What needs to be done »
Transcribe the data exactly. Pictures stay out.

Records for this exercise »

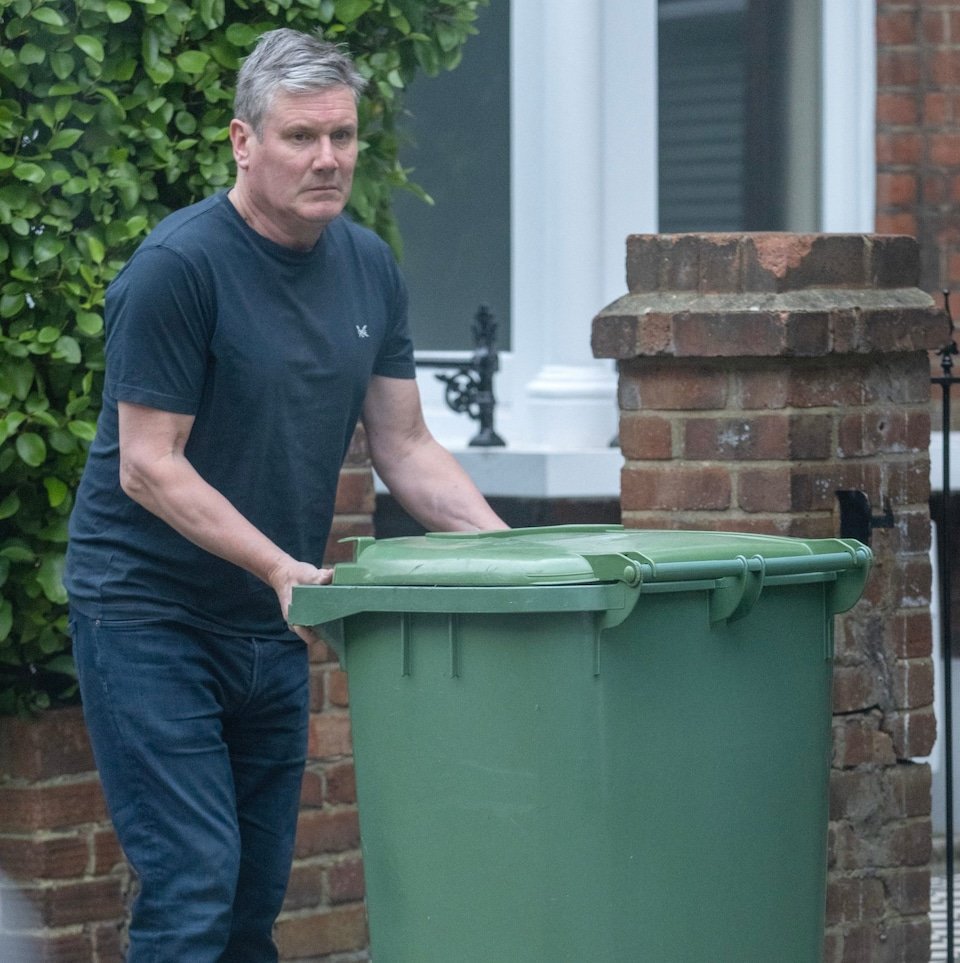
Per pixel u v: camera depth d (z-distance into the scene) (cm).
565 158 2389
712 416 1546
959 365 2406
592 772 1051
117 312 1246
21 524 1568
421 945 1114
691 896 1088
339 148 1251
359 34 1695
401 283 1398
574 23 2373
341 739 1720
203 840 1260
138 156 1595
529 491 2228
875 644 1589
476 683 1070
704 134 2555
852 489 1555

Answer for the task »
Per pixel u v: camera depth d (z-distance into the scene) (cm).
565 158 2389
712 416 1546
959 365 2406
592 772 1051
117 312 1246
21 524 1568
421 945 1114
691 896 1088
339 148 1251
359 34 1695
401 283 1398
574 23 2373
341 739 1720
203 840 1260
138 156 1595
529 491 2228
875 644 1589
476 683 1070
704 134 2555
852 489 1555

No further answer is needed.